PROBLEM REQUIREMENTS: Could you filter the data below down to the lines that hold the word "blob"?

[Recorded data]
■ ■ ■

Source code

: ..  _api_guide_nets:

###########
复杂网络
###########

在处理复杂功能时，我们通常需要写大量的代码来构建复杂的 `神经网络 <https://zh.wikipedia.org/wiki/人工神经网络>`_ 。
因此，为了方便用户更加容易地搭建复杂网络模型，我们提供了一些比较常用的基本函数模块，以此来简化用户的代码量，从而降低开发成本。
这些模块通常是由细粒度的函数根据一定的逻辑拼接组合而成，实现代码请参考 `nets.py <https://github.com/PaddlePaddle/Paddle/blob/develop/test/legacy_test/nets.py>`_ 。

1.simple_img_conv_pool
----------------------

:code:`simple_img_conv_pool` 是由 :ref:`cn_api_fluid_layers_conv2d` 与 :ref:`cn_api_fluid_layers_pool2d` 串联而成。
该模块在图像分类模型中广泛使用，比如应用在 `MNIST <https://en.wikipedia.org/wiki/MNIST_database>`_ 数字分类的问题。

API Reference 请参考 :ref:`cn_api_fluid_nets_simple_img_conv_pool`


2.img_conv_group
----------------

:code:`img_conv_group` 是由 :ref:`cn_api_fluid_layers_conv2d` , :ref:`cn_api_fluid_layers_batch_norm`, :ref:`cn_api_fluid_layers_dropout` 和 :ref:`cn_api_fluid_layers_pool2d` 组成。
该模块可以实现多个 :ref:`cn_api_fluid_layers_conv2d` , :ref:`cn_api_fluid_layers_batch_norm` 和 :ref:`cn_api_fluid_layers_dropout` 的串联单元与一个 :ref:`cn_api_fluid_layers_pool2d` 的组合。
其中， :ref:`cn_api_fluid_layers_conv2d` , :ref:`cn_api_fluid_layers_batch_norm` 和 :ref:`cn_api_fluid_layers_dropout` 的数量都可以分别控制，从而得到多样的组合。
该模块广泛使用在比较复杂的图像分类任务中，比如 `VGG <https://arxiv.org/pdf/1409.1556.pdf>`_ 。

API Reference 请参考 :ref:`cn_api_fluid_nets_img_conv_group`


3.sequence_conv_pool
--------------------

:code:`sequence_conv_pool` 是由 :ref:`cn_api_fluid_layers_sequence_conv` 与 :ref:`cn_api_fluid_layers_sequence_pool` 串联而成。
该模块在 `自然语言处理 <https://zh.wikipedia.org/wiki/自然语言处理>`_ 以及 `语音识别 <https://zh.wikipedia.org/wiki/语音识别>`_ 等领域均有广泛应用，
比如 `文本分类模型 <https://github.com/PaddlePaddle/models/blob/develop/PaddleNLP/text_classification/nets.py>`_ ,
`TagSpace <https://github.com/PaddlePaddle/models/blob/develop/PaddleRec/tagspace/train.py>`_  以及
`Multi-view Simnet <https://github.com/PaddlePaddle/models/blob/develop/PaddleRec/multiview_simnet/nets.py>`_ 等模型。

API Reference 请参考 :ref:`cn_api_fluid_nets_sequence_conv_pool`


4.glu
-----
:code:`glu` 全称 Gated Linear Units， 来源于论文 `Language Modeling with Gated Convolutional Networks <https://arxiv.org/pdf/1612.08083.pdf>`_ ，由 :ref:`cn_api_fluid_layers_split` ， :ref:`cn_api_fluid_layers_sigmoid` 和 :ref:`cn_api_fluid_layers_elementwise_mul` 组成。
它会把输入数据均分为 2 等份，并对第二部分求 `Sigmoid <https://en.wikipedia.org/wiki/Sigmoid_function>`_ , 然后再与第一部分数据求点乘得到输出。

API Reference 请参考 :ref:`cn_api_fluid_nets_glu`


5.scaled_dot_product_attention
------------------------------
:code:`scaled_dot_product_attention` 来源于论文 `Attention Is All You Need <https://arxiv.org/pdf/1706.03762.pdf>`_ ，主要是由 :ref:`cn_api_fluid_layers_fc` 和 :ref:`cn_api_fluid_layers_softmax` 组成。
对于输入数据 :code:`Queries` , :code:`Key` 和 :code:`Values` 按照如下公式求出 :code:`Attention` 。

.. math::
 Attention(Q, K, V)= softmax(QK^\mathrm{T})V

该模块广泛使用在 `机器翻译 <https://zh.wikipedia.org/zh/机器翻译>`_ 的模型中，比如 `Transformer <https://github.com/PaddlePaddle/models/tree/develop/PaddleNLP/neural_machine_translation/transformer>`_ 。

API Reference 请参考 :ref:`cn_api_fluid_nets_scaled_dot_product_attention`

■ ■ ■

ANSWER TO THIS TASK:
这些模块通常是由细粒度的函数根据一定的逻辑拼接组合而成，实现代码请参考 `nets.py <https://github.com/PaddlePaddle/Paddle/blob/develop/test/legacy_test/nets.py>`_ 。
比如 `文本分类模型 <https://github.com/PaddlePaddle/models/blob/develop/PaddleNLP/text_classification/nets.py>`_ ,
`TagSpace <https://github.com/PaddlePaddle/models/blob/develop/PaddleRec/tagspace/train.py>`_  以及
`Multi-view Simnet <https://github.com/PaddlePaddle/models/blob/develop/PaddleRec/multiview_simnet/nets.py>`_ 等模型。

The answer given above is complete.